Less than 5% of venture capital general partners are women, a percentage that has lingered over the past 20 years, said Sharon Vosmek, CEO of Astia, who moderated a sparsely attended panel titled “Women: Key Players in High-Growth Investment Strategies” at the Milken Institute Global Conference in Beverly Hills, Calif.
It’s a “real struggle,” said Christopher Ailman, chief investment officer of the $191.2 billion California State Teachers’ Retirement System, West Sacramento.
When private equity firm executives meet with CalSTRS officials, there is sometimes one woman in the meeting, Mr. Ailman said. “We have picked and prodded, but it is far too slow,” Mr. Ailman said.
CalSTRS would like to see its managers “diversify away from pale, male and stale,” he said.
Women are also underrepresented on corporate boards in the U.S. Boards might have one woman, but it takes two people to make a motion. “We’ve asked managers to expand their diversity,” Mr.
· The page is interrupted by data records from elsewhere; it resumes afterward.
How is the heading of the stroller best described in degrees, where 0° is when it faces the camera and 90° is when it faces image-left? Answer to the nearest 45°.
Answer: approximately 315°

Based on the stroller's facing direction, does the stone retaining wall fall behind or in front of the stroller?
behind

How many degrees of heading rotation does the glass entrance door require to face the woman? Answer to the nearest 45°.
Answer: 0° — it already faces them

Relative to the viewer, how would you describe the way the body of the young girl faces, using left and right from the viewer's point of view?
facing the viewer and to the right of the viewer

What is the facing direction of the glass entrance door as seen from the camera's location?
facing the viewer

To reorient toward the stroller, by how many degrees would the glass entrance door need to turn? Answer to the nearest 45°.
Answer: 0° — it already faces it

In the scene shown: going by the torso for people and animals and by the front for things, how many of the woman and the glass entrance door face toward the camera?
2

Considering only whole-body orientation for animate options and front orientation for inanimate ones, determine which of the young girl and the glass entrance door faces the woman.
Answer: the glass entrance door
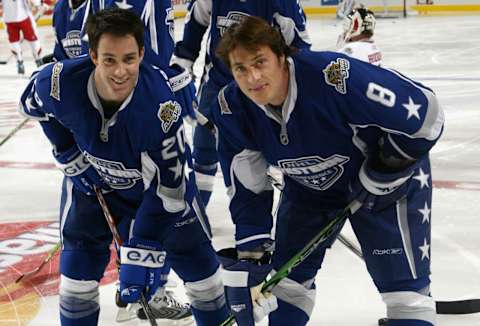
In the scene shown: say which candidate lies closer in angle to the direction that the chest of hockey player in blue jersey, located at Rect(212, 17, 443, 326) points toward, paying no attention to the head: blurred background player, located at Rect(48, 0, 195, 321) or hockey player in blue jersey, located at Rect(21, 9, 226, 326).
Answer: the hockey player in blue jersey

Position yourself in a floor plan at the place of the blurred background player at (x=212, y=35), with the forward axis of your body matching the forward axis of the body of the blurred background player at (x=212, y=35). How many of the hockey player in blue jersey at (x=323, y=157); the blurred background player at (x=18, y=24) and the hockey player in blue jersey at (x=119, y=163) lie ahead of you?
2

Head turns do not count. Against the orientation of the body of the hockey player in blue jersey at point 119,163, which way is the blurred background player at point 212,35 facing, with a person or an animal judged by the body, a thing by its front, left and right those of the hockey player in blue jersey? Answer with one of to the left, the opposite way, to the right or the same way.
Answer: the same way

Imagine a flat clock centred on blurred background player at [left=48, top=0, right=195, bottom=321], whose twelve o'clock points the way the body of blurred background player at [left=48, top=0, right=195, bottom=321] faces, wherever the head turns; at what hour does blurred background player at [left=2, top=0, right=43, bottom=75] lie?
blurred background player at [left=2, top=0, right=43, bottom=75] is roughly at 4 o'clock from blurred background player at [left=48, top=0, right=195, bottom=321].

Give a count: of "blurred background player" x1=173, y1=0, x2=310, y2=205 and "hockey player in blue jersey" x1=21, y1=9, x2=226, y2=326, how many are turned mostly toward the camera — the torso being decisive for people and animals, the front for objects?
2

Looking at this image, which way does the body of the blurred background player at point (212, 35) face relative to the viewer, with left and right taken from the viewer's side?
facing the viewer

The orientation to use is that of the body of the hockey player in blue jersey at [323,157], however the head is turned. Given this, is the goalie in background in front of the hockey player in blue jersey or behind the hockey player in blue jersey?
behind

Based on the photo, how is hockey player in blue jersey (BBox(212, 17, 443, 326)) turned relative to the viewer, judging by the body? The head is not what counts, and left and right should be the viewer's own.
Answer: facing the viewer and to the left of the viewer

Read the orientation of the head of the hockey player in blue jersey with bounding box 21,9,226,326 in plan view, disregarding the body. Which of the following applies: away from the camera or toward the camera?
toward the camera

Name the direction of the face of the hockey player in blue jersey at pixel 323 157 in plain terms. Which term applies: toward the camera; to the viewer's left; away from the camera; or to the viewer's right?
toward the camera
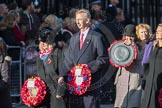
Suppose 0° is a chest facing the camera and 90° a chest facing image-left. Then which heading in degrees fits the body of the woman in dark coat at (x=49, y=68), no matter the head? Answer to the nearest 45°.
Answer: approximately 45°

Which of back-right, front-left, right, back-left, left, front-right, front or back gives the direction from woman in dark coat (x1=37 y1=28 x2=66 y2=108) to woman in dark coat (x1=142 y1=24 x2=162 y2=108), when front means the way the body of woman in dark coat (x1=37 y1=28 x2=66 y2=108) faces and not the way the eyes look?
back-left

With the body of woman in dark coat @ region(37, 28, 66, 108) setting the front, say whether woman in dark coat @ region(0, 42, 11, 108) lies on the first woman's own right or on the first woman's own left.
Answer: on the first woman's own right

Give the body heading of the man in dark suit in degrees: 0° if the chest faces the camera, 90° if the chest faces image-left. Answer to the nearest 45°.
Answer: approximately 45°

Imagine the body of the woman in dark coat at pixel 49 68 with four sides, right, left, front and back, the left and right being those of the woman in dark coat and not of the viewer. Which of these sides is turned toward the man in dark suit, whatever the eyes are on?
left
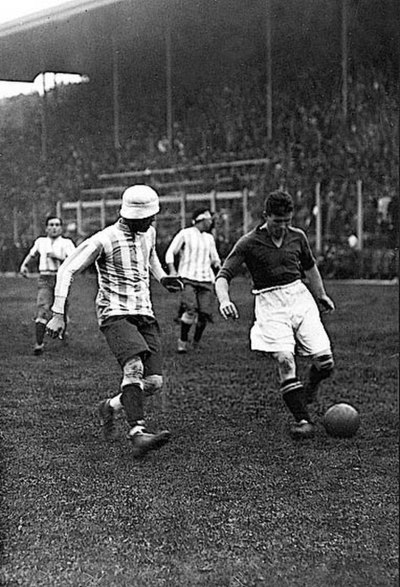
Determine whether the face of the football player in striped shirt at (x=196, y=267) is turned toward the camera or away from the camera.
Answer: toward the camera

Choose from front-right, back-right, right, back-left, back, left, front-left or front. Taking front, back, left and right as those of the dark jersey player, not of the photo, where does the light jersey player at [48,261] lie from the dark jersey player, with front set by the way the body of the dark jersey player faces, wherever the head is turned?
back-right

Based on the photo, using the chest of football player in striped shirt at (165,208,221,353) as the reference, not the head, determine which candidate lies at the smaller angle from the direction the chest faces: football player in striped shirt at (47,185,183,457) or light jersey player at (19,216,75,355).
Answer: the football player in striped shirt

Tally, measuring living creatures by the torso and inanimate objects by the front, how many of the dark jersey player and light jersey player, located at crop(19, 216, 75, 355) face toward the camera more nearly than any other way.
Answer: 2

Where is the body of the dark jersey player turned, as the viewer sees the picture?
toward the camera

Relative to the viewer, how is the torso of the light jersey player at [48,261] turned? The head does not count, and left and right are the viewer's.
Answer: facing the viewer

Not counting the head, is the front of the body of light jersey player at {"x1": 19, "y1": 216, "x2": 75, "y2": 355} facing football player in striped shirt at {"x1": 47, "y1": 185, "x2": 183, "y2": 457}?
yes

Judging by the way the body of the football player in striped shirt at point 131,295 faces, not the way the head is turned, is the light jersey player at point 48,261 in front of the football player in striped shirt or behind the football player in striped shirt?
behind

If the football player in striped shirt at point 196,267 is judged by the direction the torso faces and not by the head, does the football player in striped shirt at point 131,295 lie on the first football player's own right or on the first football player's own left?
on the first football player's own right

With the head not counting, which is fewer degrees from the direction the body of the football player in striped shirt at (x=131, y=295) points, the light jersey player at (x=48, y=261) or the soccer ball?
the soccer ball

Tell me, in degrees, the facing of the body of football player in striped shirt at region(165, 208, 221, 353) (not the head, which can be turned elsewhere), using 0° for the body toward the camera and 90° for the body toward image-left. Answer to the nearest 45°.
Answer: approximately 315°

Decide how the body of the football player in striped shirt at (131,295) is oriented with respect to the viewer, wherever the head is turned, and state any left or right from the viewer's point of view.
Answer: facing the viewer and to the right of the viewer
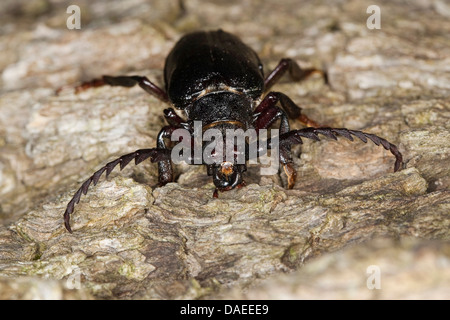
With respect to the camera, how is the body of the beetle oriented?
toward the camera
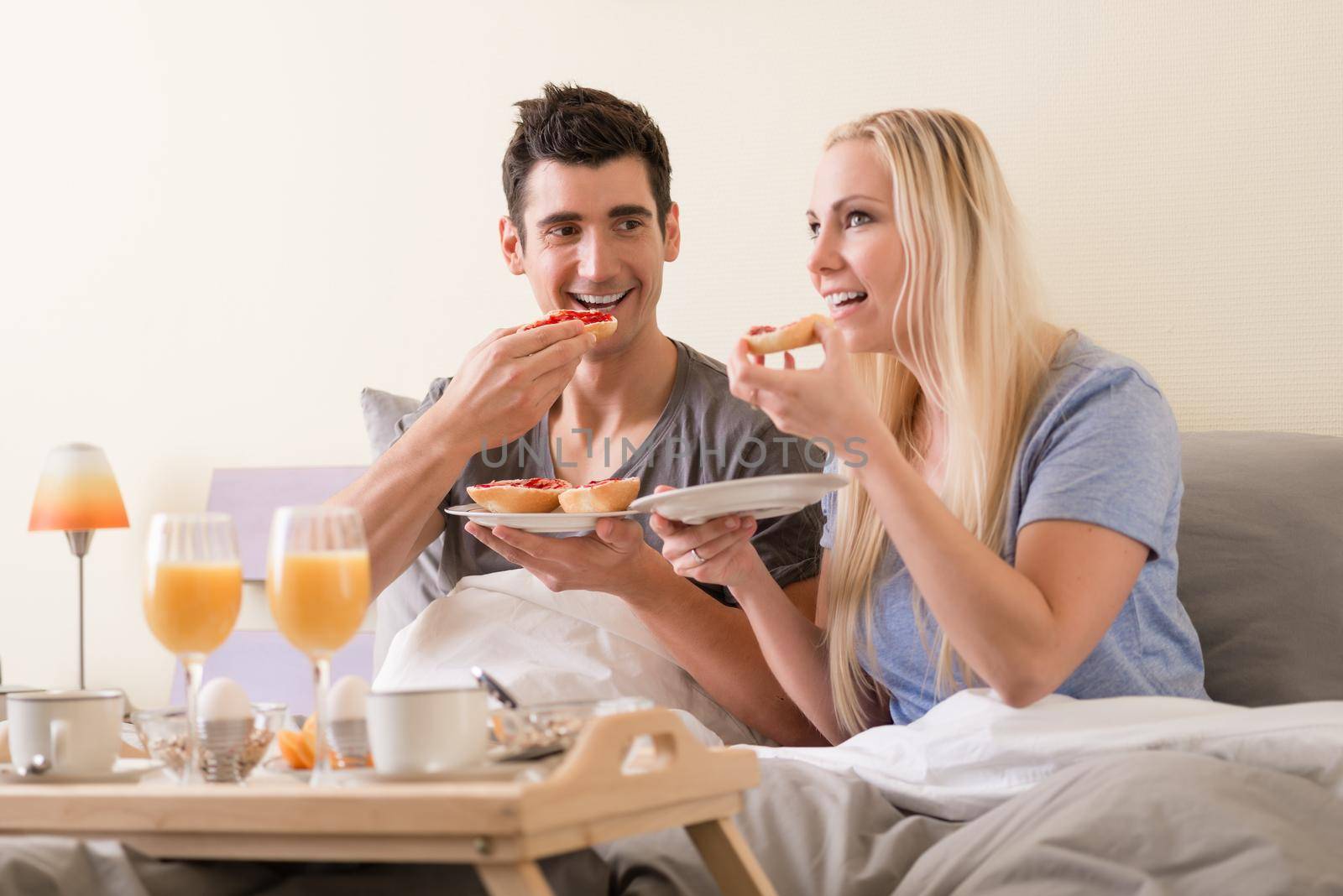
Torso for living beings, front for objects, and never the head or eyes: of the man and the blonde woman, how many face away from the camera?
0

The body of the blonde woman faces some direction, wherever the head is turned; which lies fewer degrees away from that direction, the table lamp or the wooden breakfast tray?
the wooden breakfast tray

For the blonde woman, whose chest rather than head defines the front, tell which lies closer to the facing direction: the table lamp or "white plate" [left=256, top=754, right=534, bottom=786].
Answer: the white plate

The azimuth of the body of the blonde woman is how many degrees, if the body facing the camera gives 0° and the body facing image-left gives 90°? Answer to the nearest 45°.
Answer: approximately 45°

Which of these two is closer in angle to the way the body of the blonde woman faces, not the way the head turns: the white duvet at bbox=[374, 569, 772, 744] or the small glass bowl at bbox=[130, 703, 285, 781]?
the small glass bowl

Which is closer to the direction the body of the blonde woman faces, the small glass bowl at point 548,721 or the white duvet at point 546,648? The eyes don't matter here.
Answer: the small glass bowl

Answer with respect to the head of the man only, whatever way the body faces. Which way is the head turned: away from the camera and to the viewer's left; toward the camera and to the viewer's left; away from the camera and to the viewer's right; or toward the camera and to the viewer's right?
toward the camera and to the viewer's right

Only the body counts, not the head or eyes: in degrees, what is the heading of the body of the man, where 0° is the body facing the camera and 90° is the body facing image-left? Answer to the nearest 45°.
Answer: approximately 0°

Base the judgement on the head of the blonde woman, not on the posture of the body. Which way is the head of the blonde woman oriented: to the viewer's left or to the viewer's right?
to the viewer's left

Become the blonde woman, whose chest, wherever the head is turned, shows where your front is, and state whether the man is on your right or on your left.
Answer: on your right

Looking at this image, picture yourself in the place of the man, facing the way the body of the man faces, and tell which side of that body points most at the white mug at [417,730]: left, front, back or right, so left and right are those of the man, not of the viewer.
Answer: front

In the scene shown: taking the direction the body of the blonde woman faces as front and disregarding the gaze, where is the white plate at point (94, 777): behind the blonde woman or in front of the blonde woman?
in front

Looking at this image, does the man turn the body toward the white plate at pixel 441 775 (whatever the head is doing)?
yes
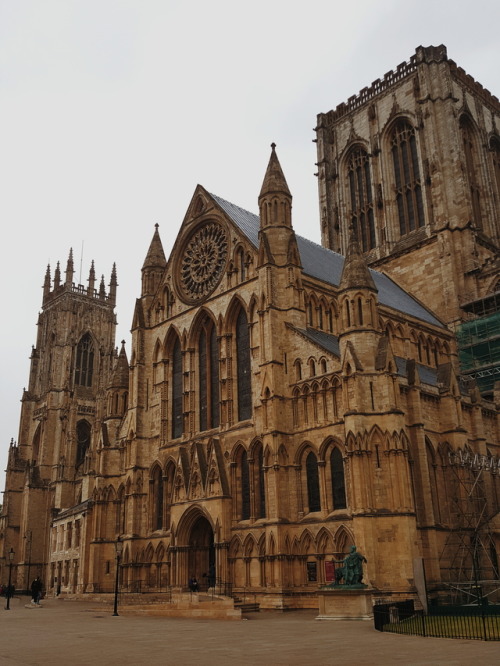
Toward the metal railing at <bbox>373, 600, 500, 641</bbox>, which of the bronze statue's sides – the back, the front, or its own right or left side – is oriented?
left

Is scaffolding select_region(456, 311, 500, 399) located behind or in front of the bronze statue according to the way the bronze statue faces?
behind

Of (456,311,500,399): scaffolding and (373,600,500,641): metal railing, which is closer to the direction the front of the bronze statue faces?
the metal railing
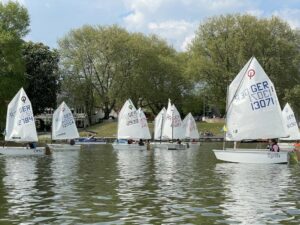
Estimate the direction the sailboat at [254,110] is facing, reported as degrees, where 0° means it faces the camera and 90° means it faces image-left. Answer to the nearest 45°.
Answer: approximately 90°
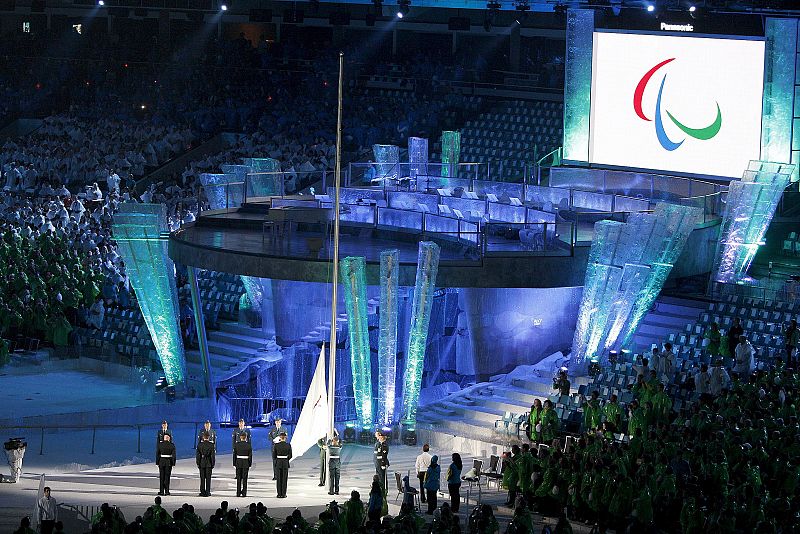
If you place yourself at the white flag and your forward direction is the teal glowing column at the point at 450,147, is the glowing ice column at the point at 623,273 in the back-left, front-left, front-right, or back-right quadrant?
front-right

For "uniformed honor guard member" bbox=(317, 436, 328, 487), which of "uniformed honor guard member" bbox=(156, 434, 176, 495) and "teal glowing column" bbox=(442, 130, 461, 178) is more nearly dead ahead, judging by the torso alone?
the teal glowing column

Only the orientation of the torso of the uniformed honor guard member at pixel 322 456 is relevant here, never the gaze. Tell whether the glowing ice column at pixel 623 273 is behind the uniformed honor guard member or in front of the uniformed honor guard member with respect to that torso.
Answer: in front

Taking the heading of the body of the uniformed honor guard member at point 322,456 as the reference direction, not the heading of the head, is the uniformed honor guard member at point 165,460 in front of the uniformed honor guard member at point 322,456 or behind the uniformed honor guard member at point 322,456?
behind

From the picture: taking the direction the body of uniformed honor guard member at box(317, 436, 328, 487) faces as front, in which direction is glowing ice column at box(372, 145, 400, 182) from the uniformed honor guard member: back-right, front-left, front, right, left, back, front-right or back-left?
left

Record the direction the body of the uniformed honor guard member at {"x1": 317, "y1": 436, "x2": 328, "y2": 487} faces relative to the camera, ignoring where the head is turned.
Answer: to the viewer's right

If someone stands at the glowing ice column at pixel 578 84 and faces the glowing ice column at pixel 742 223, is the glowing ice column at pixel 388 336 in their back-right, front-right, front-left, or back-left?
front-right

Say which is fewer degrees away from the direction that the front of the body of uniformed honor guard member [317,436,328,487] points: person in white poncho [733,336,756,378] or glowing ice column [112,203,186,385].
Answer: the person in white poncho
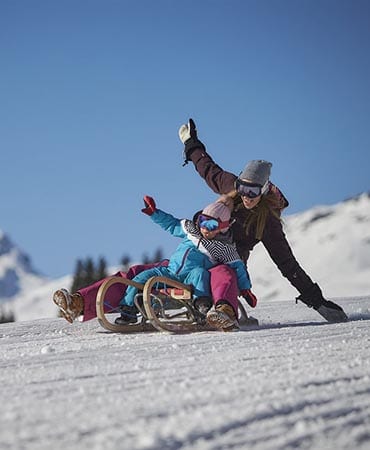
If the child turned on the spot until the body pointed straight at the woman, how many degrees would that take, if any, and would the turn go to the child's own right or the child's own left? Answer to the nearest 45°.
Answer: approximately 180°

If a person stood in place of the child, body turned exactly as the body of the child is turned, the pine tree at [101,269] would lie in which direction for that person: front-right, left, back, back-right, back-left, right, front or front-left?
back-right

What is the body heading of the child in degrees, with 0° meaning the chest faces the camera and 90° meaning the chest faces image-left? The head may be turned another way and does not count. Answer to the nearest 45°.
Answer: approximately 45°
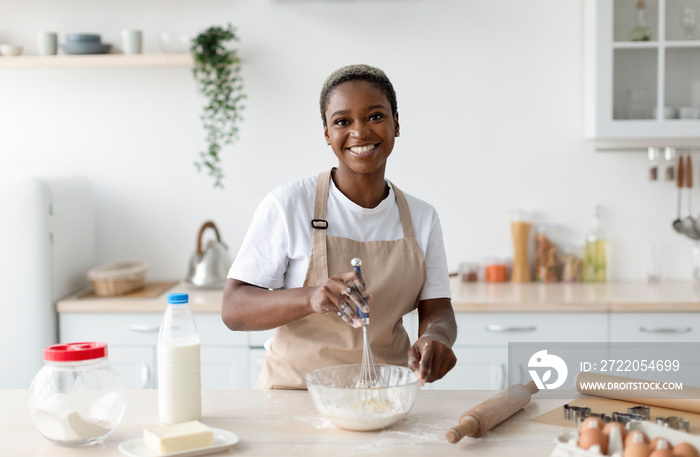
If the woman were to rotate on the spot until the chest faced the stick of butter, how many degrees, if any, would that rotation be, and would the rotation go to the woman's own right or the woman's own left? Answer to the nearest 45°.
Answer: approximately 45° to the woman's own right

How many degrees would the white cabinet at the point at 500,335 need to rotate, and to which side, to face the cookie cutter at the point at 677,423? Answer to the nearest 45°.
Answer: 0° — it already faces it

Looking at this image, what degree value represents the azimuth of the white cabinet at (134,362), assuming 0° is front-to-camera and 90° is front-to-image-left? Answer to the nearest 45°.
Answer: approximately 0°

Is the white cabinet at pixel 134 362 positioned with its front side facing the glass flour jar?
yes

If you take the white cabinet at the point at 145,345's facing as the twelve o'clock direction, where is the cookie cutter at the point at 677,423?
The cookie cutter is roughly at 11 o'clock from the white cabinet.
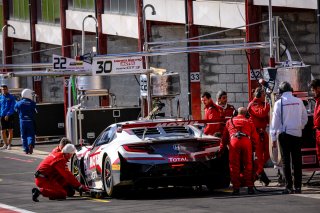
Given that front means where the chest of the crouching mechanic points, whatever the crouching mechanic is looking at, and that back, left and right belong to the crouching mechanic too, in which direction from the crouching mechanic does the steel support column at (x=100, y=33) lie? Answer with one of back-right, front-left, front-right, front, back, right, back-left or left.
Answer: left

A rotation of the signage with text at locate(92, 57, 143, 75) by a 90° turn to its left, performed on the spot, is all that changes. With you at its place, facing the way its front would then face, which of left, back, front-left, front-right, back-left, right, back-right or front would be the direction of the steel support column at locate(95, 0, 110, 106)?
left

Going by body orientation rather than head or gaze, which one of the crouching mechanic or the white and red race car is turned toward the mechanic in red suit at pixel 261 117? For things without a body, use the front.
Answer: the crouching mechanic

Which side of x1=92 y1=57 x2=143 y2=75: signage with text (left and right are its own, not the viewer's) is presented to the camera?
front

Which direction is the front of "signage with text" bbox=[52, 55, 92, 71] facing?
toward the camera

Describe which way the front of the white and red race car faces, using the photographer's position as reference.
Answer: facing away from the viewer and to the left of the viewer

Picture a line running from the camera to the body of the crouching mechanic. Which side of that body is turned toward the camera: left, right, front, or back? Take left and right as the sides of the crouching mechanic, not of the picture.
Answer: right

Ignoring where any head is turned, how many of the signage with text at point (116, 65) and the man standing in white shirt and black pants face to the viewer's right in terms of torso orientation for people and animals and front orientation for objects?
0
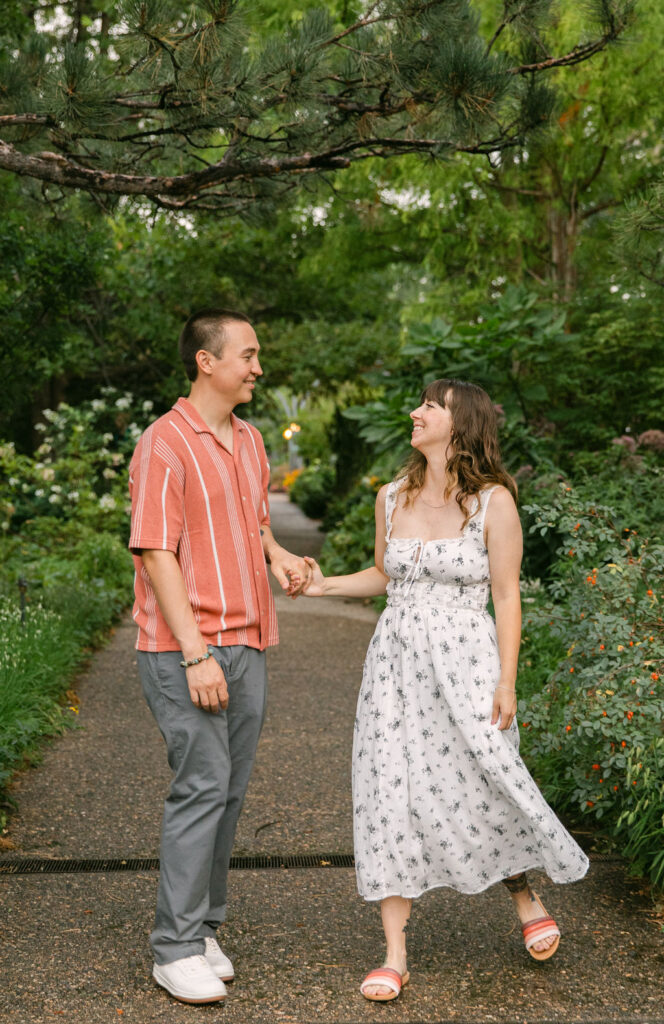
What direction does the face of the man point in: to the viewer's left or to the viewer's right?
to the viewer's right

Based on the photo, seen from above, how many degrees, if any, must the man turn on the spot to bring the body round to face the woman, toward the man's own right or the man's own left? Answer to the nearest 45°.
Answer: approximately 45° to the man's own left

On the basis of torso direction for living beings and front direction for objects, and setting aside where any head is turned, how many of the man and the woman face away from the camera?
0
Ailman said.
CalSTRS is also asking private equity firms to bring in more women as part of their investment staff and to give women more opportunity for advancement, he said.
Seema Hingorani, managing director of Seema R. Hingorani Partners, said that when she was CIO of the New York bureau of asset management, overseeing investments at the $163.4 billion New York City Retirement Systems, women at money managers she dealt with were not on the investment side.
“I asked why and they said ‘we don’t get resumes,’” Ms. Hingorani said.